Sukses

Pembelot Korut: Tahanan Dipaksa Aborsi, Jasad Jadi Makanan Anjing

Sang pembelot dari Korea Utara itu memaparkan pengalamannya di dalam pertemuan khusus Dewan Keamanan PBB.

Liputan6.com, New York - Seorang perempuan pembelot Korea Utara mendeskripsikan pengalaman mengerikan yang ia rasakan semasa menjalani hukuman di kamp penahanan di negaranya sendiri.

Sang pembelot memaparkan pengalamannya di dalam pertemuan khusus Dewan Keamanan PBB yang membahas tentang nasib nahas perempuan Korea Utara yang menjalani hukuman di kamp penahanan akibat melakukan pembelotan.

Forum berjudul "The Terrifying Experience of Forcibly Repatriated North Korean Women" yang digelar pada Senin 11 Desember 2017 itu dihadiri oleh perwakilan sejumlah negara anggota DK PBB.

Ji Hyeon-a memaparkan, dirinya pernah menyaksikan jasad salah satu penghuni kamp tahanan yang diumpan ke anjing oleh penjaga Korea Utara.

Ia juga mendeskripsikan pengalaman sejumlah perempuan hamil yang dipaksa untuk aborsi oleh pengawas kamp tahanan tersebut.

"Perempuan hamil juga dipaksa melakukan kerja paksa sepanjang hari. Malamnya, kami mendengar para ibu hamil berteriak dan bayi-bayi tewas sebelum mampu melihat ibu mereka sendiri," kata Ji Hyeon-a seperti dikutip Foxnews.com, Selasa (12/12/2017).

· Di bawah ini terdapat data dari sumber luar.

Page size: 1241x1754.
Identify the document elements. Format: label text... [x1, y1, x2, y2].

Ji Hyeon-a melanjutkan, perempuan pembelot yang hamil yang mengandung bayi usai berhubungan seks dengan warga asing non-Korut, akan dipaksa untuk menggugurkan kandungannya.

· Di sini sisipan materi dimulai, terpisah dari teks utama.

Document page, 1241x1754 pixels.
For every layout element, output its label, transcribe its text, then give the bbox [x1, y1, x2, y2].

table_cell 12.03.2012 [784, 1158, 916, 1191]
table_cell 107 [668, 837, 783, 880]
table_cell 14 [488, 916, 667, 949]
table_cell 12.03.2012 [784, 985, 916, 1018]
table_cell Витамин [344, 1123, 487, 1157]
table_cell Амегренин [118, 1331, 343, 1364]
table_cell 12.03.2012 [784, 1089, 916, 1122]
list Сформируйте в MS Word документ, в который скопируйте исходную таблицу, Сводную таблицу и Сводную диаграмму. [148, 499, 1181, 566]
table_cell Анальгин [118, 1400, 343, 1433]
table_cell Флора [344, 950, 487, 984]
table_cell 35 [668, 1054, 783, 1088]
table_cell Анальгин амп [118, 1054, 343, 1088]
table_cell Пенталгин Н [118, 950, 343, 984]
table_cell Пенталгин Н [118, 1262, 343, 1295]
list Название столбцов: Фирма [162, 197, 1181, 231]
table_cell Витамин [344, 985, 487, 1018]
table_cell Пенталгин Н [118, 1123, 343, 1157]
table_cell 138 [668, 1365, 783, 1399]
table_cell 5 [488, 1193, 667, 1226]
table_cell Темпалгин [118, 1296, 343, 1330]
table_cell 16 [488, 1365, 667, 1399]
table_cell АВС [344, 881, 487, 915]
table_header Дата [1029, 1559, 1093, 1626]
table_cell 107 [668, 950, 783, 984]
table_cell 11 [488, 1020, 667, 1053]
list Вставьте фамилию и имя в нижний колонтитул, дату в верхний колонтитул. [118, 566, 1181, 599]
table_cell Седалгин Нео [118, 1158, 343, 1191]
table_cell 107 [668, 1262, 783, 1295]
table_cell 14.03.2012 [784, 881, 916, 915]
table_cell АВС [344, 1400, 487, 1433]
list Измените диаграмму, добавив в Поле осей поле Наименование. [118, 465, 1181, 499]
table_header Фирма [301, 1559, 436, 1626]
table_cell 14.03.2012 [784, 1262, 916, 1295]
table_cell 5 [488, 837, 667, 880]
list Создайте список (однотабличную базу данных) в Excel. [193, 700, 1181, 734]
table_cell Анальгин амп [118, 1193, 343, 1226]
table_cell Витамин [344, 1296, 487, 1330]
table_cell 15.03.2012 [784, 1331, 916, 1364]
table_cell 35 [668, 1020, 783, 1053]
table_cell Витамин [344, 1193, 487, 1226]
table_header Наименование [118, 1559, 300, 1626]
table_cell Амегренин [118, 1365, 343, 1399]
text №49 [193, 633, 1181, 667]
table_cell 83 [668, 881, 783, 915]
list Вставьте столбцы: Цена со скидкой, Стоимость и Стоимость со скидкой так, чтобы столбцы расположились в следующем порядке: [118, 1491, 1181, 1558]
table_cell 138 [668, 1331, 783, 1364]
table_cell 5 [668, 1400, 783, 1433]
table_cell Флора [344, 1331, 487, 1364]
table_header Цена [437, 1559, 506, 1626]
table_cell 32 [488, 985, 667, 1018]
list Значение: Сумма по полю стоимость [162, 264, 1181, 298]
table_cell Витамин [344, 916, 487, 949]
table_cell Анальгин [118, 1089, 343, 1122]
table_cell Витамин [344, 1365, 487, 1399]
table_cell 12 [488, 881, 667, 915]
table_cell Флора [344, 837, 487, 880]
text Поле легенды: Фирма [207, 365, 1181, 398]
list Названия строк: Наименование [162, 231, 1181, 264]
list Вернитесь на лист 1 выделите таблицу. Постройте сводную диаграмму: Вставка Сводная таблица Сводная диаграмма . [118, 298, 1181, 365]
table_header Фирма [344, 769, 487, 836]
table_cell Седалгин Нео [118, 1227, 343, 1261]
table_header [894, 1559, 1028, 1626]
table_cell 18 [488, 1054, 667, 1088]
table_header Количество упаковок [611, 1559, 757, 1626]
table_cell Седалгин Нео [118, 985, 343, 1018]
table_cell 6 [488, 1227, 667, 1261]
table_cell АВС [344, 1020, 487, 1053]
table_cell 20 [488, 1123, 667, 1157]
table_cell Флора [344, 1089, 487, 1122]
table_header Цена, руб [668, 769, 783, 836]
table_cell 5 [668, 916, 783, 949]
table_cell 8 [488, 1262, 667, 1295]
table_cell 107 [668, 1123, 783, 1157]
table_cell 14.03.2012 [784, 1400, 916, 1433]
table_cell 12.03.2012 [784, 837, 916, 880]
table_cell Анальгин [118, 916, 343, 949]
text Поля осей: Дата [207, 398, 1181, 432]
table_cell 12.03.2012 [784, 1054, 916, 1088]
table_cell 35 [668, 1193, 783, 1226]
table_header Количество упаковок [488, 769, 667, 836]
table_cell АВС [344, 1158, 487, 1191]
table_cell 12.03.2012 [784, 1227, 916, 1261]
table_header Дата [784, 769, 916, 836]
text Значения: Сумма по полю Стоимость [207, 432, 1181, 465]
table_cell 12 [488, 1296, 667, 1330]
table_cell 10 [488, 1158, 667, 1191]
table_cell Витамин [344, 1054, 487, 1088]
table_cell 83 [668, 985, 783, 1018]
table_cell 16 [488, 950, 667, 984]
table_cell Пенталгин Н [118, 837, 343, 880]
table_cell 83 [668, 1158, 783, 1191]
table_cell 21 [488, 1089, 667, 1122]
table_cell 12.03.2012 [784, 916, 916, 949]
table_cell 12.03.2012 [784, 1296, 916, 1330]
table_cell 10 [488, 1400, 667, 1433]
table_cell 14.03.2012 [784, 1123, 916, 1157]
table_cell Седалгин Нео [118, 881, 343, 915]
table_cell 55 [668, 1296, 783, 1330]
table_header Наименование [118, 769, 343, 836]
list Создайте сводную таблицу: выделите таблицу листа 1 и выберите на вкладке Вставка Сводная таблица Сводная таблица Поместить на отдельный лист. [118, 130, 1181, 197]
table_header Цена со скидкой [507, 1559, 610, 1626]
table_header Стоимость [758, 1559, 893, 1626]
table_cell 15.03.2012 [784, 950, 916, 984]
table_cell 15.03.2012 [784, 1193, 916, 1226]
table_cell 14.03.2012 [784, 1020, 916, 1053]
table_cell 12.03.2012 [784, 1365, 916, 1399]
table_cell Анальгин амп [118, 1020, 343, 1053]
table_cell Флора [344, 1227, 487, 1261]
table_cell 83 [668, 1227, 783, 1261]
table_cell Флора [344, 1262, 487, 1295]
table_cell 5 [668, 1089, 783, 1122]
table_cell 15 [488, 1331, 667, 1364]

"Karena Korea Utara tak mengizinkan bayi ber-ras campuran," paparnya.

Ia sendiri sempat menjadi korban aborsi paksa, karena mengandung bayi saat membelot ke China beberapa tahun silam.

Setelah otoritas Tiongkok melakukan re-patriasi terhadapnya, Ji Hyeon-a kemudian ditangkap dan menjalani hukuman di salah satu kamp kerja paksa di Korea Utara.

Saat menjalani hukuman di kamp tersebut, Ji Hyeon-a dipaksa untuk menggugurkan kandungannya yang masih berusia tiga bulan.

"Anak pertama saya tewas saat masih belum bisa melihat dunia, saat saya belum sempat mengucapkan maaf kepadanya," kenang Ji.

Perempuan malang itu pun akhirnya berhasil membelot kembali ke Korea Selatan pada 2007. Dan hingga kini, Ji Hyeo-a merasa sangat bebas ketimbang menjalani hari-hari di Korea Utara.

Sang Pembelot Mengkritik China

Ji Hyeo-a kemudian memanfaatkan pertemuan DK PBB tersebut untuk mengkritisi kebijakan pemerintah China yang melakukan re-patriasi terhadap para pembelot Korea Utara.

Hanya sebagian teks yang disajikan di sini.